In the initial part of the project we have collected extensive neutron. Muon and x-ray data. The PDRA will work on the analysis of this data and contribute to the experimental programme contained within the project.
As the projects contains world class expertise in all aspects of the materials discovery pipeline (material growth, fabrication, characterisation and theory) there are excellent opportunities for training and professional development both within ISIS and the wider project.
List of Duties / Work Programme / Responsibilities
A full-time vacancy exists as a post-doctoral researcher within the nanomagnetism research group which resides within the large scale structures group. The group has a 12 month position in the EPSRC funded project: Novel Coherent Electronic States in Artificial Ferromagnetic-Superconducting Hybrid Metamaterials. The project is part of a consortium consisting of St. Andrews, Leeds, Bath and Royal Holloway
In addition to the project the nanomagnetism group has strong collaborative research projects in a wide range of superconductivity and magnetism across the periodic table. The post is focused on exploiting neutron (and complementary) techniques to provide a quantitative nanoscale understanding of triplet superconducting materials. For the successful candidate, the position represents an excellent opportunity to develop both collaborative and personal scientific research programmes exploiting the capabilities of reflectometry (and complementary techniques) in the areas of nanoscale superconductivity and/or magnetism.
Contacts and Communication
You will interact extensively with visitors both from higher education institutions and industry. External representation will involve presentation of their scientific work at conference.

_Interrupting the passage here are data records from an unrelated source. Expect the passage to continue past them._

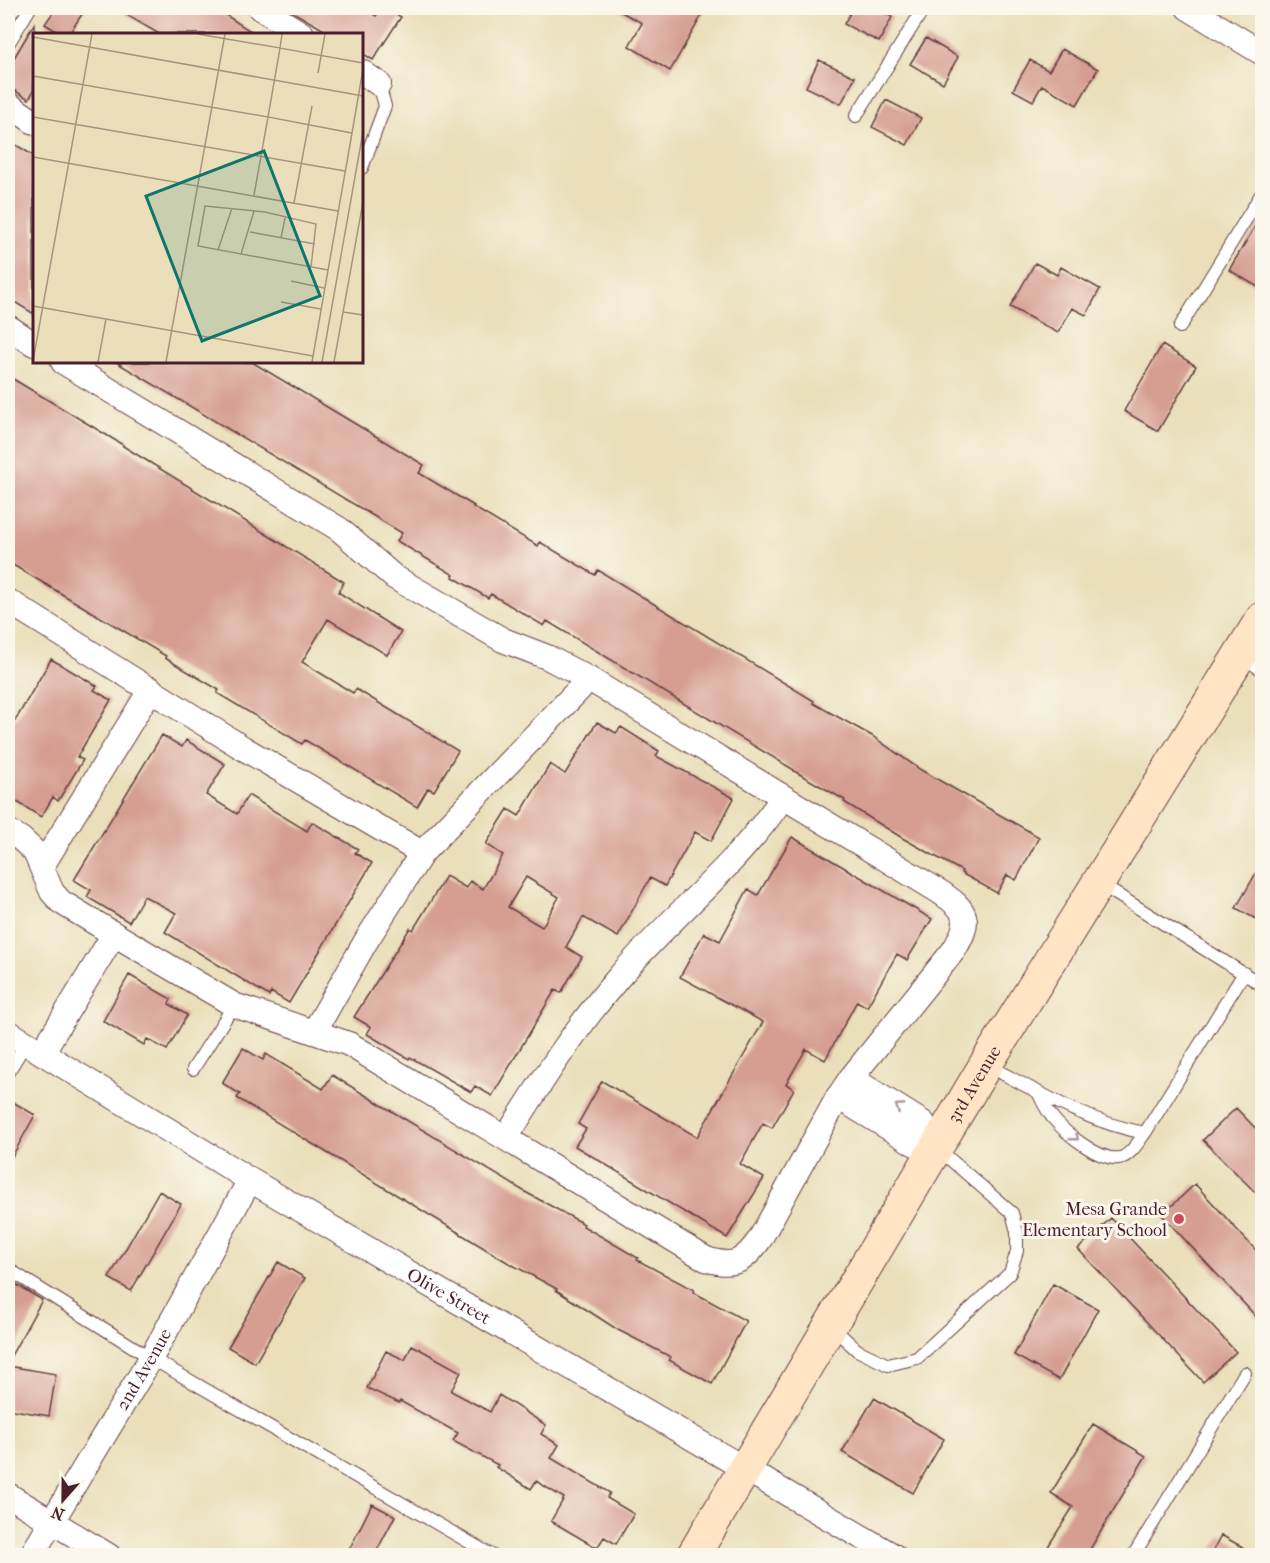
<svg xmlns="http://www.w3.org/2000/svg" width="1270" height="1563" font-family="'IM FELL French Canon',serif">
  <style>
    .building { fill: #d59e91; fill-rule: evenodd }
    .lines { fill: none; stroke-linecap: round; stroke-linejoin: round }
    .lane-casing { stroke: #623c40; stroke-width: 14 }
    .street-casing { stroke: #623c40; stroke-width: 26 }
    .secondary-casing { stroke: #623c40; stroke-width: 35 }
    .lane { stroke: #fff; stroke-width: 12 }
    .street { stroke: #fff; stroke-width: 24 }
    .secondary { stroke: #ffe4c6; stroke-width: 33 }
    .oneway { stroke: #ae9aa0 }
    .poi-dot { fill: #d1495b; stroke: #fbf7ec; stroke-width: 2 }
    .labels { text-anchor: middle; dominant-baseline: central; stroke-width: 6; stroke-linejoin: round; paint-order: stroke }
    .street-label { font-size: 18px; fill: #4a1f2b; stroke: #fbf7ec }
    .poi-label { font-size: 18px; fill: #4a1f2b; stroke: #fbf7ec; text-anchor: end }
    .inset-road { fill: none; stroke: #aa9281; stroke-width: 1.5 }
    .view { fill: #0f766e; fill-opacity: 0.15; stroke: #0f766e; stroke-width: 3 }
    .inset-edge { fill: none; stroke: #4a1f2b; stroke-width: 3 }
  </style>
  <rect width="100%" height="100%" fill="#fbf7ec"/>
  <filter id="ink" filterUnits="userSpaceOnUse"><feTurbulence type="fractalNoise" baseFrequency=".0167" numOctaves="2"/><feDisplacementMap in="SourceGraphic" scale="12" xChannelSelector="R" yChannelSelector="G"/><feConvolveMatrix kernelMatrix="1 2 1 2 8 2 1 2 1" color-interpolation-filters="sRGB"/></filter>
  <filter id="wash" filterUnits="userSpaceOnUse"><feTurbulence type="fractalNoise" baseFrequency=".008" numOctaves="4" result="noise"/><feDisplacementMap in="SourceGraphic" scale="24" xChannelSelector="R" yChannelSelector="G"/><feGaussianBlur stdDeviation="1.35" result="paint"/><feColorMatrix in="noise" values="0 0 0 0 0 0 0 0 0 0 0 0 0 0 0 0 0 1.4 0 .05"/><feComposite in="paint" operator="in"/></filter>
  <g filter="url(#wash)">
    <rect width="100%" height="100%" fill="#eadfba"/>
    <g id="blocks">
      <path class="building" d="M 56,8 L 86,8 L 69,34 L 61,34 L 45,24 Z
        M 115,8 L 215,8 L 255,34 L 159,34 Z
        M 286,8 L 363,8 L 376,16 L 382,8 L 386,8 L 401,17 L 373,60 L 362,53 L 362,34 L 331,34 Z
        M 614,8 L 706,8 L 670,71 L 629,46 L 642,23 Z
        M 853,8 L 874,8 L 892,17 L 879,42 L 844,24 Z
        M 34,24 L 34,90 L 29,99 L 8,87 L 8,68 Z
        M 926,38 L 958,57 L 943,83 L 910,64 Z
        M 1062,49 L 1098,69 L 1077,105 L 1042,85 L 1033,101 L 1013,90 L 1030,60 L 1049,71 Z
        M 819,60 L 855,77 L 841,104 L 806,87 Z
        M 886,100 L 921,118 L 907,145 L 872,127 Z
        M 8,140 L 34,156 L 34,314 L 8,298 Z
        M 1263,213 L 1263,290 L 1229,270 Z
        M 1035,263 L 1057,275 L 1061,267 L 1100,289 L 1086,315 L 1072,308 L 1058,333 L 1010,307 Z
        M 1162,345 L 1196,366 L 1158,431 L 1124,411 Z
        M 116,362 L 252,362 L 424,465 L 419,473 L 474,506 L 473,507 L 538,546 L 540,542 L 595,575 L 598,570 L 814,701 L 813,703 L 872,736 L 921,770 L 1039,837 L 1016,880 L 1007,875 L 997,893 L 961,873 L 962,871 L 904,839 L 844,802 L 845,800 L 794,771 L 794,770 L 547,621 L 544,626 L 491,594 L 488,598 L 453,577 L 454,575 L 397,541 L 402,533 Z
        M 8,376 L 123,445 L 123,446 L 344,582 L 338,592 L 401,632 L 387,655 L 328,619 L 302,662 L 353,693 L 356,689 L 458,751 L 434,791 L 428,788 L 417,807 L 305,740 L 302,744 L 217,693 L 219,690 L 165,658 L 166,656 L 8,562 Z
        M 51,659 L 97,686 L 94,690 L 111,700 L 77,757 L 83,760 L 58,801 L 53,797 L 41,817 L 8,796 L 8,717 L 15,721 Z
        M 597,722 L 616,733 L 621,727 L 659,751 L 656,756 L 734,798 L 711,841 L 695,832 L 665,886 L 650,878 L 618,937 L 583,917 L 566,947 L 582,957 L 561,993 L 555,990 L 492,1096 L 475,1086 L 471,1092 L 410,1057 L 409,1059 L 367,1034 L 371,1027 L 354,1017 L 410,928 L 413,930 L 446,876 L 466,888 L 470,881 L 483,889 L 503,855 L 486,844 L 508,809 L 519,816 L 550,764 L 565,774 ZM 526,877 L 559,897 L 542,927 L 508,907 Z
        M 162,735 L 182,747 L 186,740 L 225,764 L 206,795 L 237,814 L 248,795 L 307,831 L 312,822 L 358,849 L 355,853 L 372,863 L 289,1003 L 271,992 L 269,996 L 165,932 L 176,913 L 144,896 L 129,922 L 87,897 L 91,890 L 74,880 Z
        M 792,837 L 932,919 L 907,960 L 897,954 L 867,1007 L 857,1001 L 825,1060 L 806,1049 L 786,1084 L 794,1089 L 772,1128 L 763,1123 L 740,1164 L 764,1178 L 727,1238 L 575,1146 L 586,1129 L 578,1124 L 602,1081 L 697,1137 L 763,1022 L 680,977 L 704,933 L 720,941 L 748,889 L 758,895 Z
        M 1263,861 L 1263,923 L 1236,908 Z
        M 129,975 L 171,999 L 169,1004 L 187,1015 L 167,1050 L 147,1039 L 144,1045 L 103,1021 Z
        M 243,1048 L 263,1060 L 266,1054 L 323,1089 L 332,1075 L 527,1193 L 584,1224 L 583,1226 L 638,1258 L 637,1260 L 694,1290 L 693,1292 L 746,1321 L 712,1384 L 669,1360 L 671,1357 L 618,1330 L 556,1290 L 557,1289 L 507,1262 L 237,1098 L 240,1094 L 222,1083 Z
        M 8,1099 L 35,1115 L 8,1164 Z
        M 1236,1108 L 1263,1136 L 1263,1200 L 1203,1140 Z
        M 1195,1184 L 1263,1258 L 1263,1324 L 1162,1215 Z
        M 159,1191 L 181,1204 L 131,1291 L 109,1278 Z
        M 1111,1218 L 1236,1352 L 1203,1382 L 1078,1249 Z
        M 278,1262 L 305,1278 L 255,1363 L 228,1347 Z
        M 14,1283 L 42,1300 L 8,1361 L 8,1294 Z
        M 1053,1284 L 1098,1309 L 1059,1380 L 1014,1355 Z
        M 412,1345 L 461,1372 L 451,1391 L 490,1412 L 499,1395 L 546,1425 L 541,1434 L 559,1445 L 551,1458 L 610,1493 L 607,1498 L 634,1514 L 616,1544 L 604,1537 L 597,1548 L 551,1521 L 564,1498 L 536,1481 L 531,1489 L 496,1467 L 498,1465 L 453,1441 L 458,1433 L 400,1401 L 399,1403 L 367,1388 L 386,1351 L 405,1360 Z
        M 8,1366 L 56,1374 L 49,1416 L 8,1409 Z
        M 874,1398 L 944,1439 L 913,1493 L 842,1452 Z
        M 1093,1424 L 1146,1456 L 1086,1556 L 1042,1556 L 1073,1507 L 1051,1493 Z
        M 372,1504 L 395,1516 L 374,1556 L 346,1556 Z
        M 1221,1535 L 1258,1556 L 1210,1556 Z"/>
    </g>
  </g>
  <g filter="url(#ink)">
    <use href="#blocks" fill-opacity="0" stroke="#623c40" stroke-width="1.5"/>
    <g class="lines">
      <g class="lane-casing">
        <path id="lane" d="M 8,44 L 30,8
          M 856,116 L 924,8
          M 362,168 L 385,106 L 379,84
          M 1180,327 L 1262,193
          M 1241,656 L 1262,670
          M 1100,884 L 1262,985
          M 987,1065 C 1038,1092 1089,1123 1145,1133
          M 193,1069 L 234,1005
          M 8,1072 L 26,1043
          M 1038,1092 C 1042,1101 1046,1109 1052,1117 C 1064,1132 1103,1165 1123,1157 C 1132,1153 1139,1141 1145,1133 L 1244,973
          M 8,1269 L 151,1358 L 493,1556
          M 832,1327 L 857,1350 L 888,1365 L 917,1358 L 1010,1273 L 1017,1251 L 1017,1232 L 1012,1213 L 937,1148
          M 1133,1556 L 1245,1373"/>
      </g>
      <g class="street-casing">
        <g id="street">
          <path d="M 260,8 L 302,34"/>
          <path d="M 1188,8 L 1262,53"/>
          <path d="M 362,72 L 379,84"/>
          <path d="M 8,104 L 34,122"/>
          <path d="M 8,327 L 34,344"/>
          <path d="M 8,601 L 243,748 L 422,853"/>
          <path d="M 8,831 L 21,839 L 35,852 L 52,892 L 61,902 L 114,934 L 234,1005 L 349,1044 L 706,1259 C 734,1268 744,1262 760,1239 L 838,1097 L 851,1078 L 954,950 C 972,920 968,911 940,892 L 589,679 L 547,657 L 503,640 L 394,577 L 339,529 L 63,362"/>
          <path d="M 42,866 L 151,689"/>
          <path id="s1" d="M 8,1032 L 250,1180 L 894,1556"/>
          <path d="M 314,1032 L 366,941 L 422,853 L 589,679"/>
          <path d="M 42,1053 L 114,934"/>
          <path d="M 851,1078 L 923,1123 L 936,1147"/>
          <path d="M 838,1097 L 915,1144 L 936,1147"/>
          <path d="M 506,1138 C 541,1082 576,1027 619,977 C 673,914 736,867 783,797"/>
          <path d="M 8,1495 L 109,1556"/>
          <path id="s2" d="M 31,1556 L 151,1358 L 250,1180"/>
        </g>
      </g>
      <g class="secondary-casing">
        <g id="secondary">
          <path id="s3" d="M 693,1556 L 986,1064 L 1262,619"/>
        </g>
      </g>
      <use href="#lane" class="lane"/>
      <use href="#street" class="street"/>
      <use href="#secondary" class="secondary"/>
    </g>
    <defs><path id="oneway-chevron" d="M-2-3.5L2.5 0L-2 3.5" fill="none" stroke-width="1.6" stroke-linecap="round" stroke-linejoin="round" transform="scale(1.5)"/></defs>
    <g class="oneway">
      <use href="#oneway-chevron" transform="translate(899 1107) rotate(-147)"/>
      <use href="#oneway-chevron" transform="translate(1075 1137) rotate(38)"/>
    </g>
  </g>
  <circle class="poi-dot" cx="1179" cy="1219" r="6"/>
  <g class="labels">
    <g class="street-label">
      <text stroke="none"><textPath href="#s3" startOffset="549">3rd Avenue</textPath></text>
      <text stroke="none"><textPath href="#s1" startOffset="514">Olive Street</textPath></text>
      <text stroke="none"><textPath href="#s2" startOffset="218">2nd Avenue</textPath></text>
    </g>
    <g class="poi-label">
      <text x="1167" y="1209">Mesa Grande<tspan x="1167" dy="21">Elementary School</tspan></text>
    </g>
  </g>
  <g transform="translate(33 33)">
    <rect width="330" height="330" fill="#eadfba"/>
    <path class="inset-road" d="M 165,1 L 247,15 L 249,1M 0,4 L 330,63M 330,30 L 247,15 L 235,84 L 319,100 L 330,36M 285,40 L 292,1M 0,43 L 235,84 L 221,162M 0,84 L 312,138M 0,124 L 305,178M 261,170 L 279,73M 217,199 L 282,211M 248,205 L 252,185M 185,217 L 199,175M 208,221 L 221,178M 278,234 L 283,191 L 232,179 L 172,173 L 165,213 L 295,237M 258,248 L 291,255M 248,269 L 288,276M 0,273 L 280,323M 310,279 L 330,282M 0,328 L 59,1M 65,329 L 73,286M 133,329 L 192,1M 279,329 L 319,100M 289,329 L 330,99M 301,329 L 330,169"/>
    <path class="view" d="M 231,118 L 287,263 L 169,308 L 113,163 Z"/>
    <rect width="330" height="330" class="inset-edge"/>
  </g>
  <rect width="1270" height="1563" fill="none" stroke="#fbf7ec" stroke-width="30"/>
  <g transform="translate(63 1500) rotate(201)" stroke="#fbf7ec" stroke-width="4.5" paint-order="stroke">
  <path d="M0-4.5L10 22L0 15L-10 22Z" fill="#4a1f2b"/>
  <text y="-9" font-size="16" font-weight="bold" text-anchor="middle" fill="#4a1f2b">N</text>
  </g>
</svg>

Personal Skills and Attributes
The position requires • A PhD in hard condensed matter specifically in superconductivity and/or nanoscale magnetism or extensive relevant experience. • Further post-doctoral experience is desirable but not essential. Practical experience of neutron or X-ray techniques in superconductivity/magnetism is essential. • Practical experience of polarised neutron reflectivity data analysis is essential. • Good interpersonal and presentation skills are also required.